‘Green bullet’ innovations aim to feed 9 billion
May 3rd 2012
In flood-hit fields in the Philippines, farmers are testing a hardy new variety of rice that can survive completely submerged for more than two weeks. In Kenya’s Kibera slum, poor urban families are turning around their diets and incomes just by learning to grow vegetables in sack gardens outside their doors. And in India, a push to help marginalised rural communities gain title to their land is leading to a significant drop in hunger. These are just a few of the kinds of innovations and intitiatives that experts say will be critical if the world is to feed itself over coming decades as the population soars, cities sprawl and climate change takes its toll.
By 2050, the planet will need at least 70 percent more food than it does today to meet both an expected rise in population to 9 billion from 7 billion and changing appetites as many poor people grow richer, experts say. ‘Can we feed a world of 9 billion? I would say the answer is yes,’ said Robert Watson, chief scientific adviser to Britain’s Department of Environment and Rural Affairs and a former chair of the Intergovernmental Panel on Climate Change. But doing so will require fundamental changes to unsustainable but well-entrenched policies and practices, from eating so much meat to spending trillions on agriculture and fuel subsidies, he said.
In the meantime, many hunger fighters say the answer lies in clever alterations to the way food is planted, watered, harvested, stored, transported, sold, owned and shared. Many of those changes are already being tested in the world’s farms and fields, in laboratories and government offices, in factories and markets. Some are even speaking of the beginnings of a 21st century food revolution.

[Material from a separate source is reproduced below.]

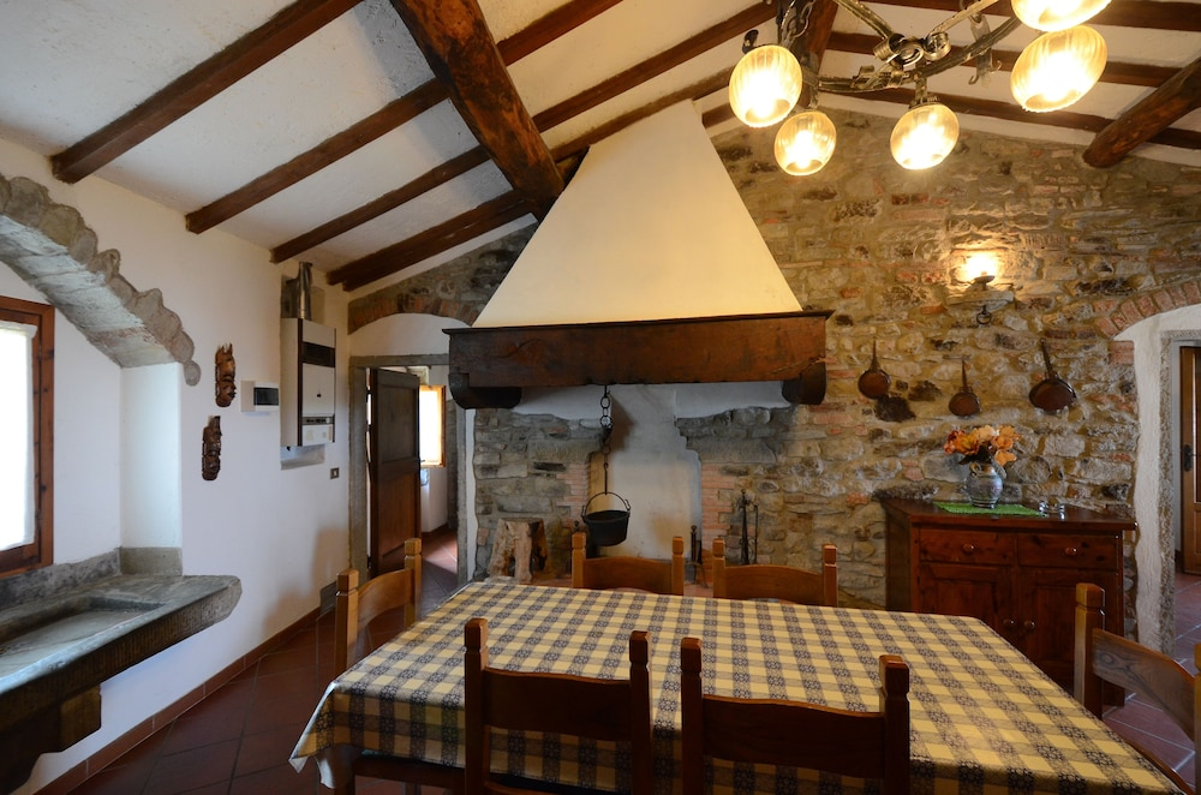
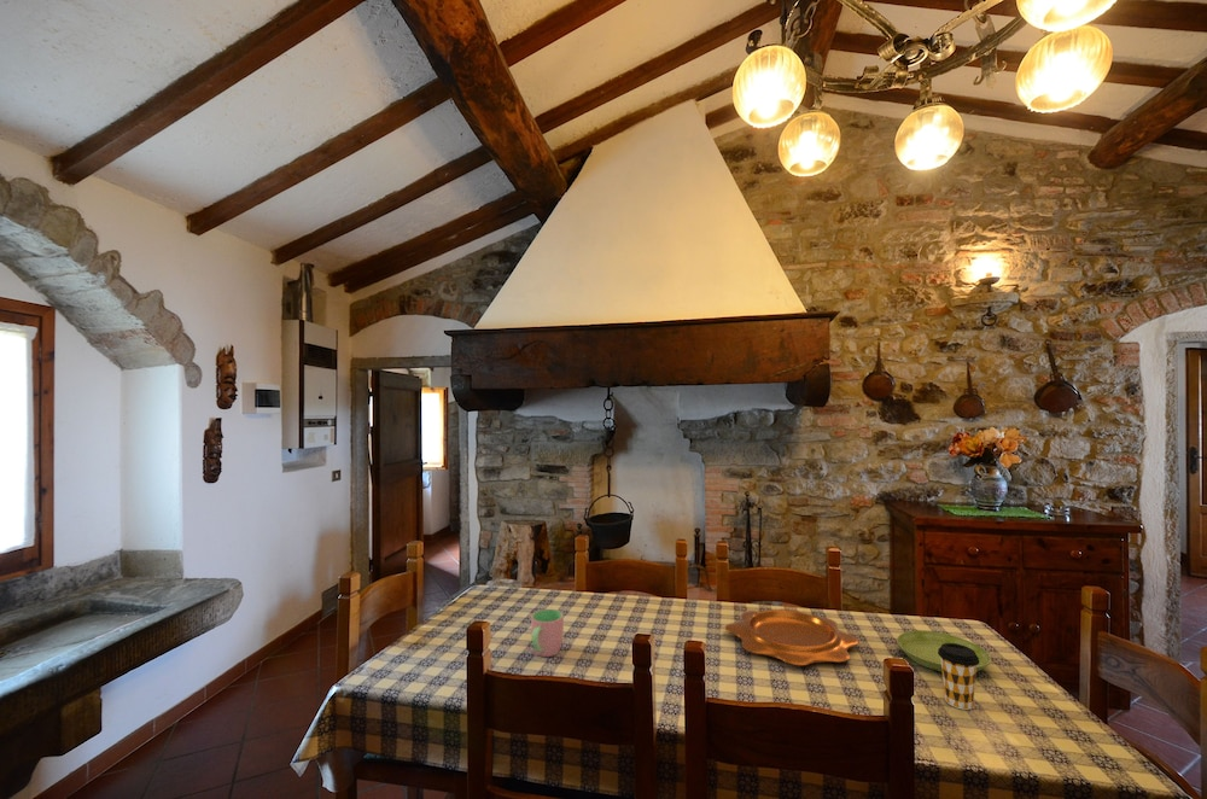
+ saucer [896,630,992,673]
+ cup [530,608,565,658]
+ coffee cup [938,643,980,711]
+ decorative bowl [724,608,861,666]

Unlike the last century’s agricultural ‘Green Revolution’, which dramatically boosted world food production with new high-yielding crop varieties and more irrigation, this revolution must rely on myriad “green bullets” to tackle hunger. They range from persuading farmers in Africa’s drought zones to switch from water-hungry rice to hardier crops like sorghum or millet, to helping them build pest-proof grain silos that allow food to be stored longer or sold when prices are higher.